**What is expected:** From the records below, extract the lines starting at the one that contains "Reflexiones 11: O conmigo o contra mí" and ending at the one that contains "comprensión mutua? Vivimos", and reproduce them word for word.

Stored data entries:
* * * * *
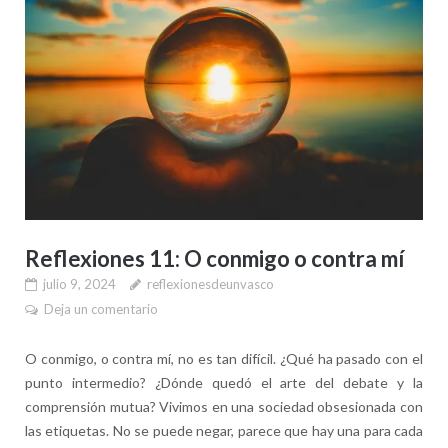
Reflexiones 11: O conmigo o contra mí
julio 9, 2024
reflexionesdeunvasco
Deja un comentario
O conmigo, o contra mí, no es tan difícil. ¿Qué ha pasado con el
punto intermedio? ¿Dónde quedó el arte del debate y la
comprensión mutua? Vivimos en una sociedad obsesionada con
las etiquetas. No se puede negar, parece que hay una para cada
* * * * *
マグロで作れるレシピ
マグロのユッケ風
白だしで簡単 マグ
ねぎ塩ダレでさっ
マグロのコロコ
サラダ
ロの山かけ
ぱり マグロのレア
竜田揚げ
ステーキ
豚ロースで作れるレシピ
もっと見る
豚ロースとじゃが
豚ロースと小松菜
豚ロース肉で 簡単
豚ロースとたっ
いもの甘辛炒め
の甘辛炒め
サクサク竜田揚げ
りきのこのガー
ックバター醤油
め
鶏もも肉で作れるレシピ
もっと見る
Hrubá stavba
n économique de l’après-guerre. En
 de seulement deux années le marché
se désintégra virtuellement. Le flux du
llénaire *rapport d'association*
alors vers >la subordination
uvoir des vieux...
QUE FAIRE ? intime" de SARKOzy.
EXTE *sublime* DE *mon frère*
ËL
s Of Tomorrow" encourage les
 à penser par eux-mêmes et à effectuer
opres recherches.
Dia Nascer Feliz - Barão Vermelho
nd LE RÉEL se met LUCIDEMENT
* * * * *
**Written reply:**
Reflexiones 11: O conmigo o contra mí
julio 9, 2024
reflexionesdeunvasco
Deja un comentario
O conmigo, o contra mí, no es tan difícil. ¿Qué ha pasado con el
punto intermedio? ¿Dónde quedó el arte del debate y la
comprensión mutua? Vivimos en una sociedad obsesionada con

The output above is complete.